I think you all misunderstood my analogy. The box is your body, the palace is heaven, and the man is god. When your body fails you god has offered you a place in heaven, so why do everything to keep your body alive? That was the crux of the analogy.
In my experience, when we're young, we . . . particularly those of us who believe in God as mere youths . . . are much more willing to let the cardboard box get destroyed without fear. We are (in our early time in this veil of tears) not completely brainwashed by the nature of our time in this world.
My brother and I took life and death risks with a grain of salt up until our mid-twenties when the Sea of Lethe, and the voluptuous shape of post-adolescent women, started to make this transitional phase seem like it might not be so bad for a shortish stint.

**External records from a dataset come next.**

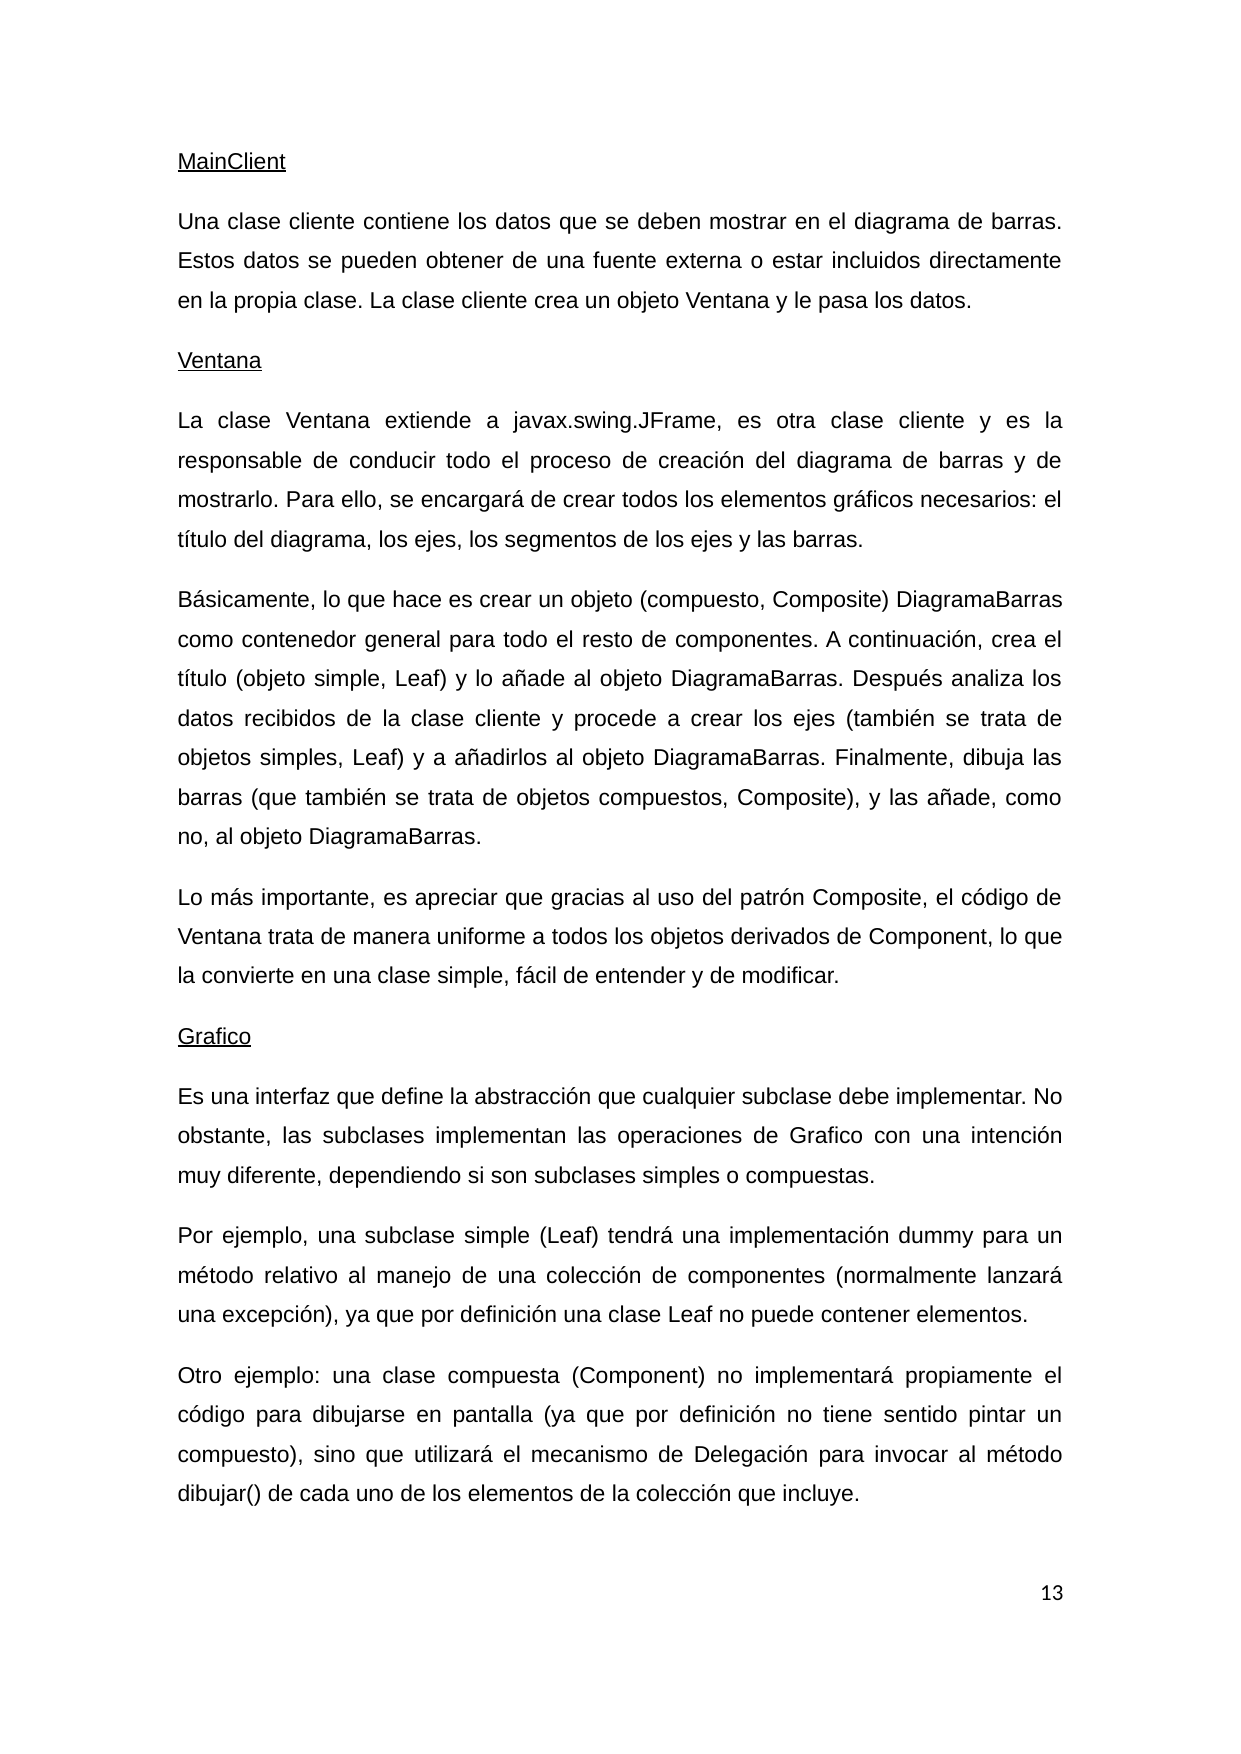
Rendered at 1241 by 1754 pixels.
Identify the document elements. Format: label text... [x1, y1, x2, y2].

text Otro ejemplo: una clase compuesta (Component) no implementará propiamente el código para dibujarse en pantalla (ya que por definición no tiene sentido pintar un compuesto), sino que utilizará el mecanismo de Delegación para invocar al método dibujar() de cada uno de los elementos de la colección que incluye. [177, 1362, 1063, 1506]
text Lo más importante, es apreciar que gracias al uso del patrón Composite, el código de Ventana trata de manera uniforme a todos los objetos derivados de Component, lo que la convierte en una clase simple, fácil de entender y de modificar. [177, 883, 1063, 989]
text La clase Ventana extiende a javax.swing.JFrame, es otra clase cliente y es la responsable de conducir todo el proceso de creación del diagrama de barras y de mostrarlo. Para ello, se encargará de crear todos los elementos gráficos necesarios: el título del diagrama, los ejes, los segmentos de los ejes y las barras. [177, 407, 1063, 552]
text Por ejemplo, una subclase simple (Leaf) tendrá una implementación dummy para un método relativo al manejo de una colección de componentes (normalmente lanzará una excepción), ya que por definición una clase Leaf no puede contener elementos. [177, 1222, 1063, 1328]
text Básicamente, lo que hace es crear un objeto (compuesto, Composite) DiagramaBarras como contenedor general para todo el resto de componentes. A continuación, crea el título (objeto simple, Leaf) y lo añade al objeto DiagramaBarras. Después analiza los datos recibidos de la clase cliente y procede a crear los ejes (también se trata de objetos simples, Leaf) y a añadirlos al objeto DiagramaBarras. Finalmente, dibuja las barras (que también se trata de objetos compuestos, Composite), y las añade, como no, al objeto DiagramaBarras. [177, 586, 1063, 849]
text Ventana [177, 347, 1063, 373]
text Es una interfaz que define la abstracción que cualquier subclase debe implementar. No obstante, las subclases implementan las operaciones de Grafico con una intención muy diferente, dependiendo si son subclases simples o compuestas. [177, 1083, 1063, 1188]
text MainClient [177, 148, 1063, 174]
text Una clase cliente contiene los datos que se deben mostrar en el diagrama de barras. Estos datos se pueden obtener de una fuente externa o estar incluidos directamente en la propia clase. La clase cliente crea un objeto Ventana y le pasa los datos. [177, 208, 1063, 313]
text Grafico [177, 1023, 1063, 1049]
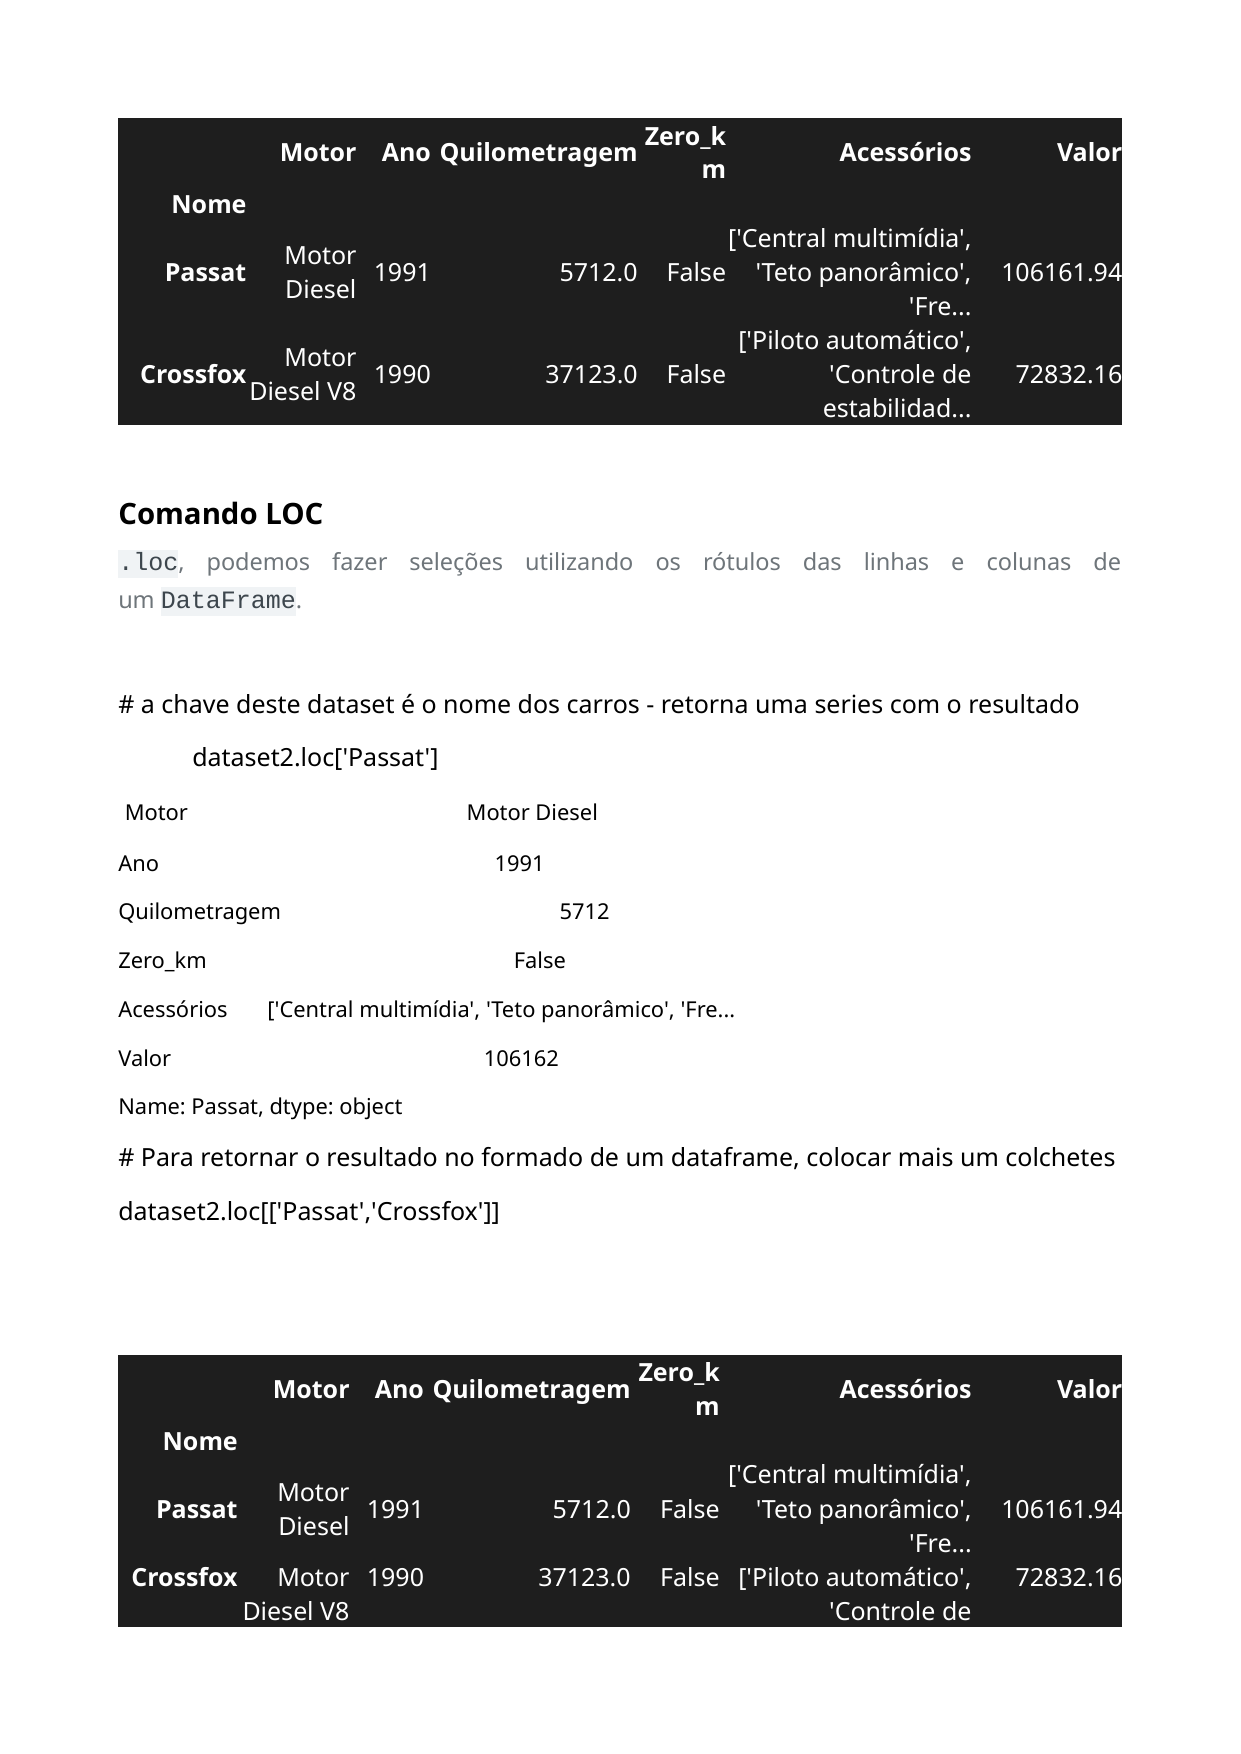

As time, years, decades, pass, we become so comfortable in this world, and so drunk drinking from the Sea of Lethe, that even those who once believed so strongly in heaven that it seemed perfectly sensible to be cruising around on the freeways doing 140 mph on a crotch-rocket (knowing the dangers), begin to slow down, and think of safety and protection for the cardboard box; they start to live their lives with more regard for the cardboard box, begin to become accustom to, sold into, the cheap pleasures, sex, family, entertainment, etc., that the flesh doth surely hold.
Those of us who retain strong faith in heaven, though we long for it daily, were told by the ruler of heaven that the time he gives us in this transitional phase should be used to prepare for our heavenly home; that when we leave the flesh, our eternal achievements will be set (that they're all established by how we think and live in the flesh), such that as St. Paul stated it, living is for Christ, dying is a great gain.
One doesn’t follow God in hope of happiness but because one senses—miserable flimsy little word for that beak in your bowels—a truth that renders ordinary contentment irrelevant.
Christian Wiman, Zero at the Bone, p. 7.
Instead of contrasting the present as you see it with the future, should you not rather understand your present itself in light of this future, as a bridge within yourself of chastisement, of trial, of training, and, having thus grasped its significance, endure to the end this transitional stage while holding fast to God’s truth.
Rabbi Hirsch, Horeb, Section 1, p. 32.
Very quickly will there be an end of thee here; take heed therefore how it will be with thee in another world. To-day man is, and to-morrow he will be seen no more. And being removed out of sight, quickly also he is out of mind. O the dullness and hardness of man’s heart, which thinketh only of the present, and looketh not forward to the future. Thou oughtest in every deed and thought so to order thyself, as if thou wert to die this day.
Thomas A Kempis, The Imitation of Christ, p. 21.